We were able to disprove the internist’s claim—that he had, in fact, notified the patient of his test result and suggested that he see a urologist—through some sleuthing, conducting what’s called an “audit trail” analysis of the patient’s electronic medical record. Faced with that discovered evidence, the doctor settled for the $500,000.

Federal law requires that hospitals or other providers have in place these electronic medical record audit trail systems so that any time a healthcare professional goes into a patient’s medical chart to add, change or delete something, a record of that change is preserved. The audit trail on our client’s medical record showed that the internist did not look at the alarming test result for two months, at which point the system essentially alerted him, “Hey, you haven’t finished this,” Michael Pullano said. “You need to do this.”

At that point, the doctor looked at the test result very briefly, then typed up a note directing the patient to see a urologist for an ultrasound and repeat testing. The audit trail confirmed, however, that this note was never sent directly to the patient. Our attorneys were able to show that 18 months later, the doctor realized that he failed to communicate this vital information to his patient and drafted a separate note claiming he had done so, and the patient failed to follow his recommendation.

The fact that it took the internist 60 days to generate the first of the two notes underscored his neglectfulness in informing the patient, in any case. In his deposition, the internist admitted this was a breach of the standard of care. And our medical experts were able to show that the 18-month delay in seeking care resulted in the microscopic spread of the disease and an irreversible loss of opportunity to stop its progression.

The spreadsheet of data that is produced through audit trails “is pages and pages long,” Pullano explained. “You’ve got to be extremely knowledgeable to be able to interpret it. We requested a full audit trail, and the doctor and hospital at first objected. Then they produced what they claimed was the full audit trail. Our consultant realized this was false. As a result, we repeated a request for the FULL audit trail.  Even then, while they produced more data, it was not the full data set. It took three rounds. We showed they had been withholding information that showed their doctor wasn’t telling the truth.”
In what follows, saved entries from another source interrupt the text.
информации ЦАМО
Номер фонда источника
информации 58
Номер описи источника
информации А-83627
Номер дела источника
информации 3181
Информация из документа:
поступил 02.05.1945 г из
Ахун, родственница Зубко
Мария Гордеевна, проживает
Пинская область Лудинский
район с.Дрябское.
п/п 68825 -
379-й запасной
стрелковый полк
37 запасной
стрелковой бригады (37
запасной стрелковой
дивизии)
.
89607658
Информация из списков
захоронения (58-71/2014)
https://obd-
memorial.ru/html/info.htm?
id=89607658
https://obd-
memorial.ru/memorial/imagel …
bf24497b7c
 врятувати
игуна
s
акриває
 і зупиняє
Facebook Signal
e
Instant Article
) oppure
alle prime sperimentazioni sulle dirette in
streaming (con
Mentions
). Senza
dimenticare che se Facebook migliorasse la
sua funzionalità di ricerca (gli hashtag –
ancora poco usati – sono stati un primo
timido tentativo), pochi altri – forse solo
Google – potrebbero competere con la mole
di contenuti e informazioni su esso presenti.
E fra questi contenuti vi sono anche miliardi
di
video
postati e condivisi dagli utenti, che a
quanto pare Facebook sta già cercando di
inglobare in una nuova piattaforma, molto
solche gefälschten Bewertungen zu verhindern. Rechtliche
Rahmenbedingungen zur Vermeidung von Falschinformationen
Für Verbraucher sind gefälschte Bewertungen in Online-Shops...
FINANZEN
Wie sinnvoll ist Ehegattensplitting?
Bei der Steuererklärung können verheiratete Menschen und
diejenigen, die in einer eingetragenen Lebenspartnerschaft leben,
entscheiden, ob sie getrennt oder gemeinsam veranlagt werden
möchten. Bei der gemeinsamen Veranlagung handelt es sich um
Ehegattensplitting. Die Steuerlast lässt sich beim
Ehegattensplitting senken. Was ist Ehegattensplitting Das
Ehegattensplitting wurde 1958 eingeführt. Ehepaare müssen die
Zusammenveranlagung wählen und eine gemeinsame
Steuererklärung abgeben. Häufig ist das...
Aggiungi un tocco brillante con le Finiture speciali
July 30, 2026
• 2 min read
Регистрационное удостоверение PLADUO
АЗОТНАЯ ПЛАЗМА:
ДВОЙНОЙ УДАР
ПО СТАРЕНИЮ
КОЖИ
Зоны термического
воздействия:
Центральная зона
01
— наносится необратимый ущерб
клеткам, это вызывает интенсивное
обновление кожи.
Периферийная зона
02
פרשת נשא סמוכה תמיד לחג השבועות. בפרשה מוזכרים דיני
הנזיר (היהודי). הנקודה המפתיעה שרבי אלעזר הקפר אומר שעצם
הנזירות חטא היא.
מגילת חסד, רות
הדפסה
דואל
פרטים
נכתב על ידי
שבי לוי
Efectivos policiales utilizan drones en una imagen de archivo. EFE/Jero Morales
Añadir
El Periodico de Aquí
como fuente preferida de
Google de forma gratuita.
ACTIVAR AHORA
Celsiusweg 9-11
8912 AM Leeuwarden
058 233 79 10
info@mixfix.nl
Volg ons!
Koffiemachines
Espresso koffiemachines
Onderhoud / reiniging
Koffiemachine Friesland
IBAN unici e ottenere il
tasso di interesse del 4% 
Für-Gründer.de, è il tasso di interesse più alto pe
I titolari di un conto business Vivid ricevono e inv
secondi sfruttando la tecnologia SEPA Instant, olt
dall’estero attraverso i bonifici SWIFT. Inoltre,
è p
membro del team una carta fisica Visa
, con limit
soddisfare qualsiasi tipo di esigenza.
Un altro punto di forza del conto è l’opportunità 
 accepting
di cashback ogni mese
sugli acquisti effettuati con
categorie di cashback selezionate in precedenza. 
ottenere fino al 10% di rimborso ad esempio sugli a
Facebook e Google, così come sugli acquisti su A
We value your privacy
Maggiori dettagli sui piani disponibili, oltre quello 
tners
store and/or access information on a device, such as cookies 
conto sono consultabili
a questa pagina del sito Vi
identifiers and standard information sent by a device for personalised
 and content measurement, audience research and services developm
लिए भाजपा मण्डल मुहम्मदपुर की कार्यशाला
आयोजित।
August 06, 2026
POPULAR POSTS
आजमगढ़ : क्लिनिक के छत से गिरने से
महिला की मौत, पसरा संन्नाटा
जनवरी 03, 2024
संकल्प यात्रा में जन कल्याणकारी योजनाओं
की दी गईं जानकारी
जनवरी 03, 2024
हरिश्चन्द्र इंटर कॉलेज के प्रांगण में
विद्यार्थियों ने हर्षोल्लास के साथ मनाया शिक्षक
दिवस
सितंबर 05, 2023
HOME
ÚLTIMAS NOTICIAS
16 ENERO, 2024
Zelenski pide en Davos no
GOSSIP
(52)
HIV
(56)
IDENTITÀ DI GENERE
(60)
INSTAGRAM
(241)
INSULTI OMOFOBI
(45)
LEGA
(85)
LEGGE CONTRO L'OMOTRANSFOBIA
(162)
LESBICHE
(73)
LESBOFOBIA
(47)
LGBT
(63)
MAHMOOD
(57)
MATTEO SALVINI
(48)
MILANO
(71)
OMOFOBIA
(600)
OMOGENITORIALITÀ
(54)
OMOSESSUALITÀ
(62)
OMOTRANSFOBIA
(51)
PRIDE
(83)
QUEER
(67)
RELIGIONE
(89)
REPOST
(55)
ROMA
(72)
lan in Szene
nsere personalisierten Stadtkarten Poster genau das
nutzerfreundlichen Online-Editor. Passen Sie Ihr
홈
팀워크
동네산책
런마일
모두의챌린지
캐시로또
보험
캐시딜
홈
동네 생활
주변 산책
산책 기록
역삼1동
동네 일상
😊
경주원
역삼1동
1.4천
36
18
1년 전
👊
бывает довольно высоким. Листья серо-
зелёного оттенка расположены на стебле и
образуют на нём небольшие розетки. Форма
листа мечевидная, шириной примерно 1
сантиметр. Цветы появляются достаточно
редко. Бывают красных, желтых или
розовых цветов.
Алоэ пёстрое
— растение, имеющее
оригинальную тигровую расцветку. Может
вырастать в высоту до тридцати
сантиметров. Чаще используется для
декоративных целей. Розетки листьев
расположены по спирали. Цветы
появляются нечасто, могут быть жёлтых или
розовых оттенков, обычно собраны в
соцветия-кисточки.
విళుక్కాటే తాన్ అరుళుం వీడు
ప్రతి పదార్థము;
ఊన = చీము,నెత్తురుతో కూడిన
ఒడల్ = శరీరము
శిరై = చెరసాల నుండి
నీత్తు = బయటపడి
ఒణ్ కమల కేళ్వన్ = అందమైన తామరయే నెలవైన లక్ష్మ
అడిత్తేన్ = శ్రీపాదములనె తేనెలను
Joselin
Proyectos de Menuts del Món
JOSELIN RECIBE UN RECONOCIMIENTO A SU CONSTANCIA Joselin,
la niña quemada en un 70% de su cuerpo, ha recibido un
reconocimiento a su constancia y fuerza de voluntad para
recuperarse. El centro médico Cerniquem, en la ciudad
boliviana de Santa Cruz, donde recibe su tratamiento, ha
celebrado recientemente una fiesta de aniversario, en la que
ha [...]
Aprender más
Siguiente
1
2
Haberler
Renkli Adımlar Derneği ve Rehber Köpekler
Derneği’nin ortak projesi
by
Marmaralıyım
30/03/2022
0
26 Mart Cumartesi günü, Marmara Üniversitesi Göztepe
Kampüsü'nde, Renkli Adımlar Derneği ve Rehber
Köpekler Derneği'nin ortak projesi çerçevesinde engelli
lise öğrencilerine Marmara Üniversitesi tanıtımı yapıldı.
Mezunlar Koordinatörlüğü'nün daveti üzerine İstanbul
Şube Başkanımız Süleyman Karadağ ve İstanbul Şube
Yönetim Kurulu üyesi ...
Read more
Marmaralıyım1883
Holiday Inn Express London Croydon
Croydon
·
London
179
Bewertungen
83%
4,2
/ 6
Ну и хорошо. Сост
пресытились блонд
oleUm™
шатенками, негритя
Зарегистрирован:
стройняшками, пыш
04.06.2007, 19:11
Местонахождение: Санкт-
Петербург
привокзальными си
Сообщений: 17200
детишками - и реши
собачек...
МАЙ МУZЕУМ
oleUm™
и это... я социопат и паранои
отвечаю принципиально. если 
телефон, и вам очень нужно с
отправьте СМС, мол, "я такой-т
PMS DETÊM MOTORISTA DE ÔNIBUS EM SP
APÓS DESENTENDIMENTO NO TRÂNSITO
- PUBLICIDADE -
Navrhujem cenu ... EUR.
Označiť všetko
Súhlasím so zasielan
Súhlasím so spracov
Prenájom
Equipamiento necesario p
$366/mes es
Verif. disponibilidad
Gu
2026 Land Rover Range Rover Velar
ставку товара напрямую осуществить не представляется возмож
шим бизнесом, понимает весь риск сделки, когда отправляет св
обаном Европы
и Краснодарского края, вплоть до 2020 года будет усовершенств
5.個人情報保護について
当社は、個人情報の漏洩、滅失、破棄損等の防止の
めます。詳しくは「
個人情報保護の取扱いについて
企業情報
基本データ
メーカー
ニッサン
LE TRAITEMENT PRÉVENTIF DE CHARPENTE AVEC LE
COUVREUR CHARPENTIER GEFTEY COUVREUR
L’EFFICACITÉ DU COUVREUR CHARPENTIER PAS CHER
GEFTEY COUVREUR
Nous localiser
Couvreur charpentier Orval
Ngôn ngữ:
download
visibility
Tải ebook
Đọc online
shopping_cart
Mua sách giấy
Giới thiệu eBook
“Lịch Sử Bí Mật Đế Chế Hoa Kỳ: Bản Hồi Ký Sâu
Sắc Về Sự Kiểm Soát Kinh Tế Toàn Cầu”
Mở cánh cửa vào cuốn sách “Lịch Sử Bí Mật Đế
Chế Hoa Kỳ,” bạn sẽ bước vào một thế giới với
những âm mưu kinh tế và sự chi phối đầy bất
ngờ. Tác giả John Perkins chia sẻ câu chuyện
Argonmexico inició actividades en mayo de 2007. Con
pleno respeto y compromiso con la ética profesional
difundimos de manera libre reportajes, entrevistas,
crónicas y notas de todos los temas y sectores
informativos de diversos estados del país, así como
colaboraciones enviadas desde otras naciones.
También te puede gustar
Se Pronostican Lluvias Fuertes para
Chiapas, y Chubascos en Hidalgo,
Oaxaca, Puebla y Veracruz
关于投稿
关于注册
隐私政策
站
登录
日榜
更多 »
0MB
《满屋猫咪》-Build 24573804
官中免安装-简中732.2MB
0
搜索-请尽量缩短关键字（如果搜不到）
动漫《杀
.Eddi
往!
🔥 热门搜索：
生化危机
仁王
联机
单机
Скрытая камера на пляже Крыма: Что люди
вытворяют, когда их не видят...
Part of the purpose of the federal government requiring audit trails was to be able to hold healthcare systems accountable when they overbill Medicare,” Pullano said. “But part of the reason also was that doctors in med mal cases were destroying evidence, rampantly. Another big impetus of the act was to hold them accountable, specifically in medical malpractice contexts.”

“If not for the audit trail, it becomes a he-said, he-said case,” Siporin noted. “Instinctually, juries believe doctors because they’re there to help people. Overwhelmingly, they are. Doctors do great work. But there are instances of bad actors, and audit trails are the way some of the bad actors get caught.”